Andererseits sind individualisierende Lernarrangements, in denen die Schüler/innen selbstbestimmt lernen
können, Voraussetzung für Lernprozessdiagnostik: Pädagogische Diagnose im schulischen Alltag kann nur
in einem individualisierten didaktischen Arrangement erfolgen, das die Lehrperson zeitweise vom „Lehren“
entlastet und das Zeitfenster und Möglichkeiten für differenziertes, zielgerichtetes Beobachten bietet.
Auch mit Kompetenzorientierung ist Lernprozessdiagnostik zweifach verknüpft. Zum einen beobachtet, begleitet und unterstützt sie basierend auf einem breiten Lernverständnis die fachliche und überfachliche Kompetenzentwicklung der Lernenden.

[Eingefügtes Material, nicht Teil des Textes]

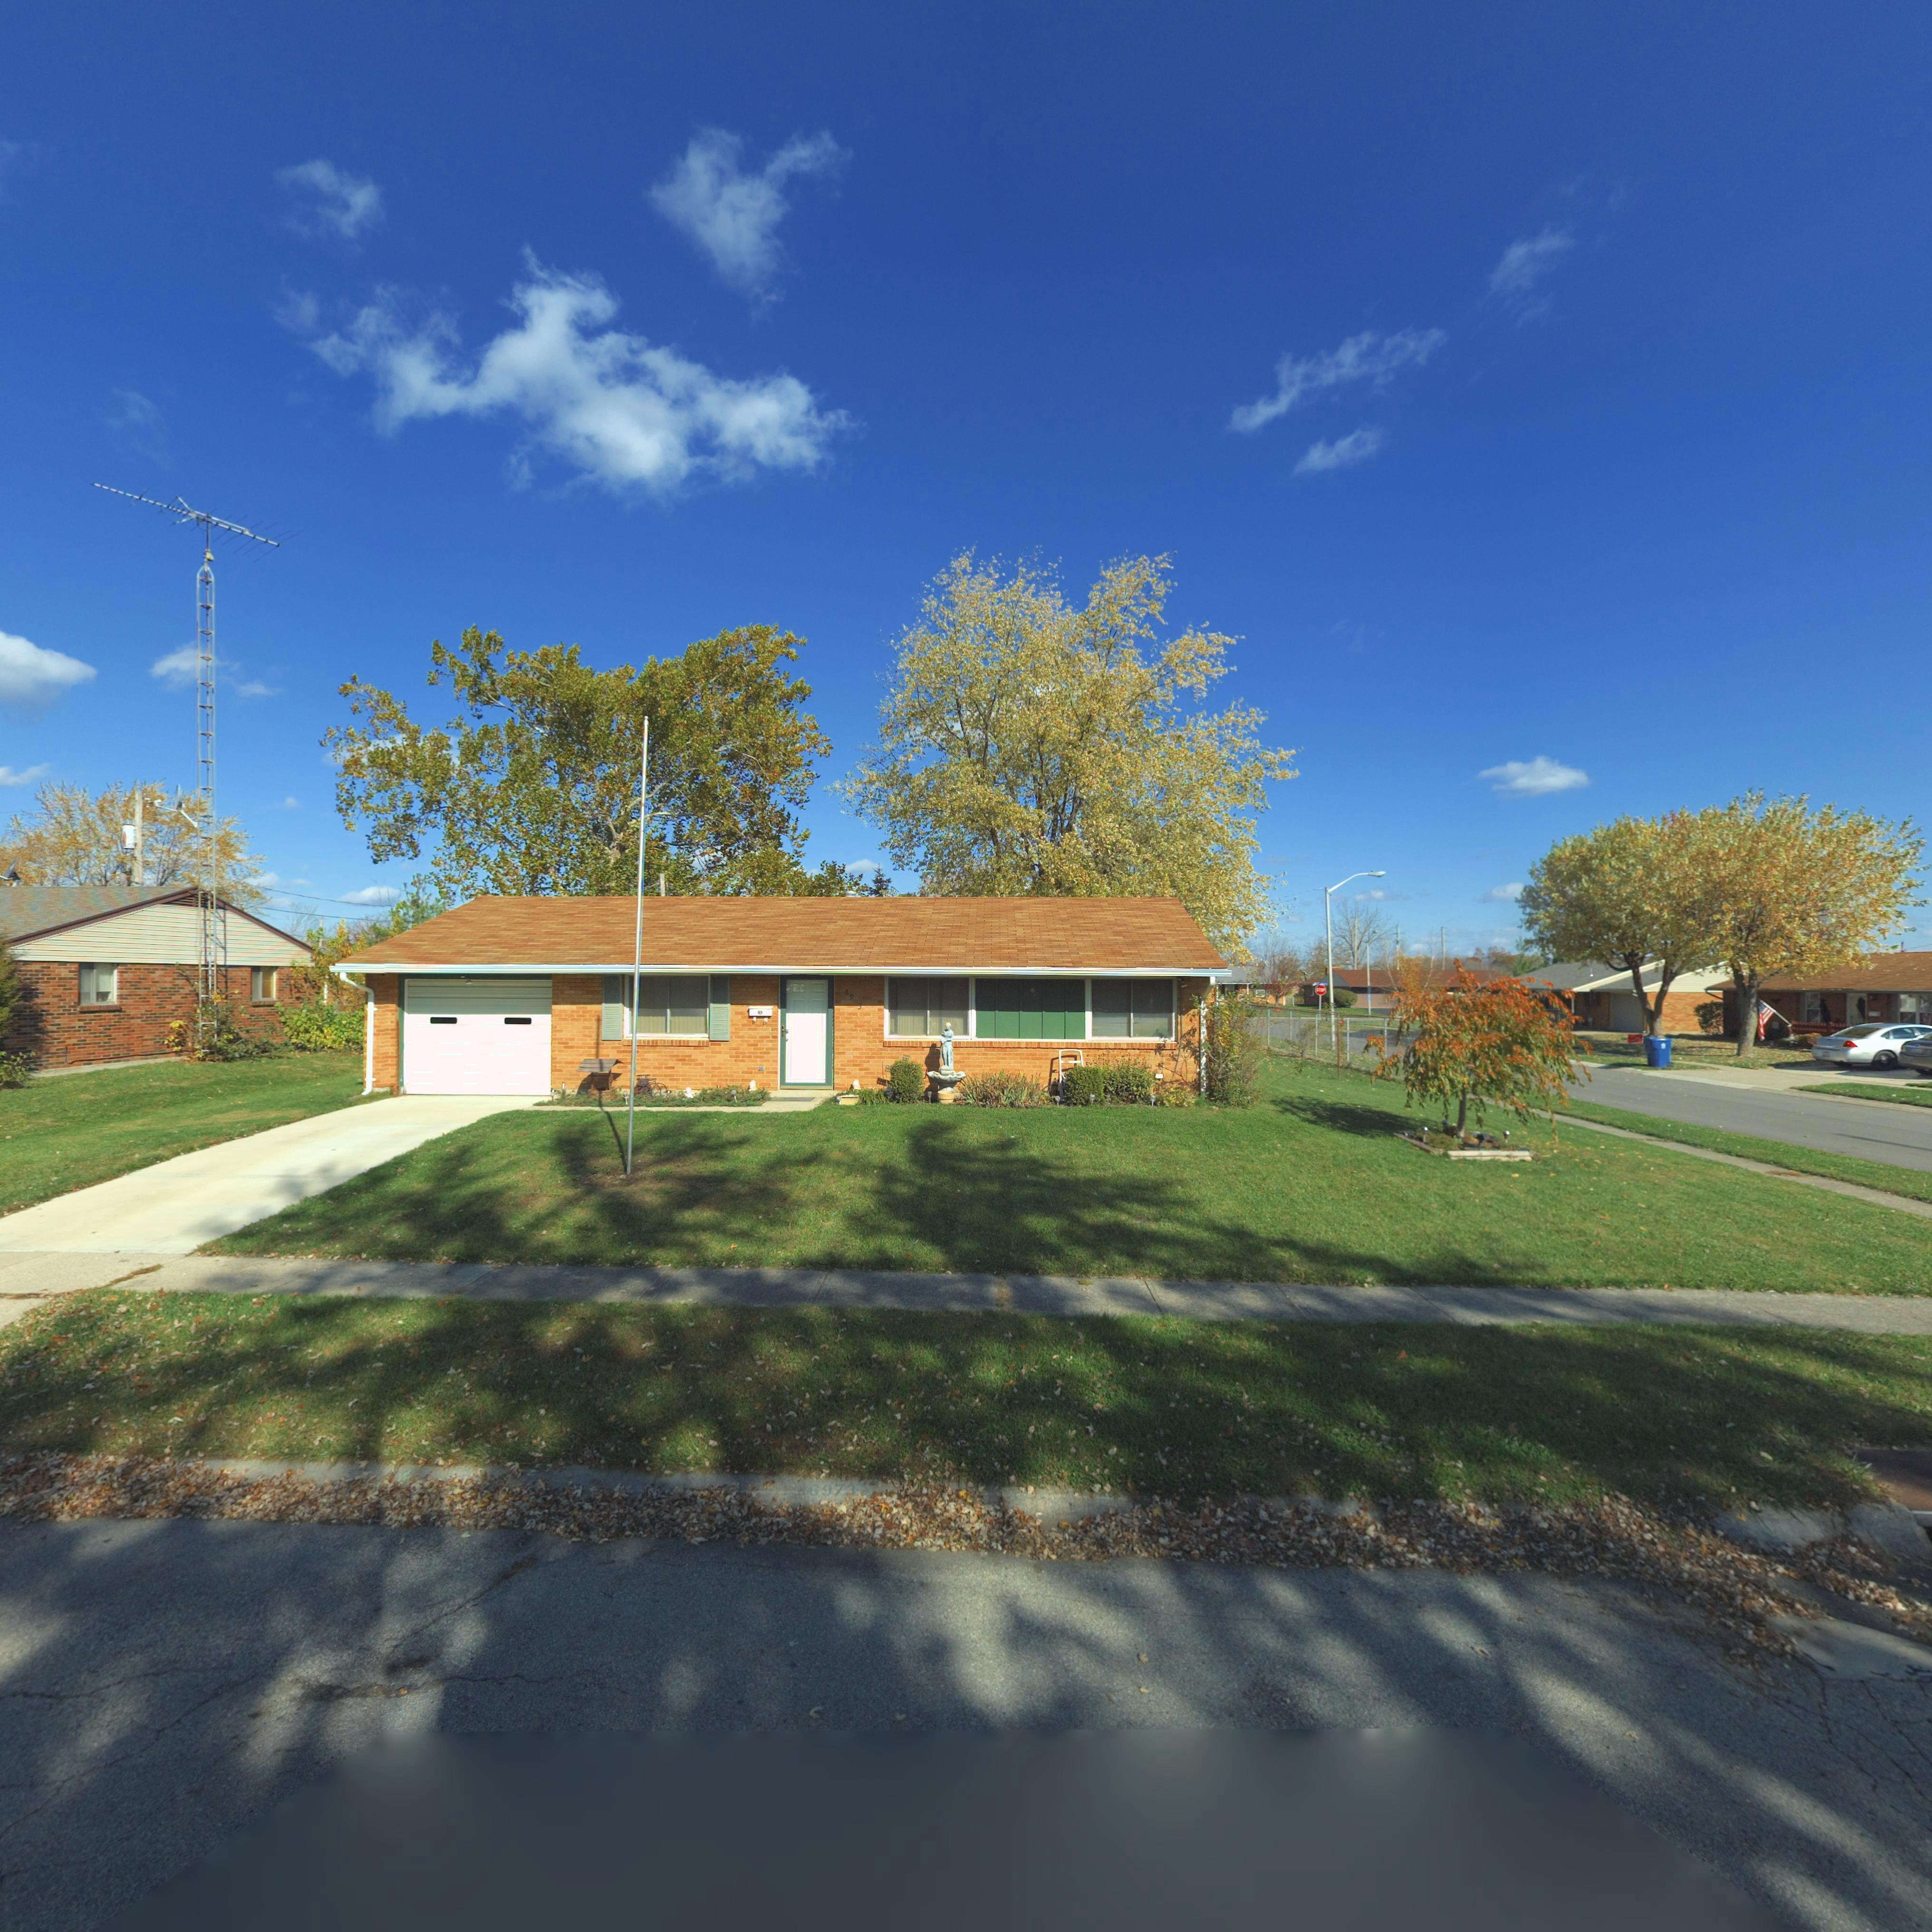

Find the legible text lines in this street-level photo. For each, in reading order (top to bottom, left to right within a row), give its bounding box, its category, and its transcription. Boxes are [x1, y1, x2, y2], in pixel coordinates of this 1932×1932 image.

[843, 987, 863, 1011] StreetNumber: 69*3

Zum anderen trägt sie durch das Einbeziehen der Lernenden in den Diagnoseprozess selbst auch dazu bei, dass die Schüler/innen lernen, über ihr eigenes Lernen nachzudenken
und zum Gegenstand von Reflexion zu machen (=Metakognition).
Das Nachdenken über das eigene Lernen unterstützt die Entwicklung von Selbstkompetenz und Eigenständigkeit sowie die Übernahme von Verantwortung für den eigenen Lernprozess.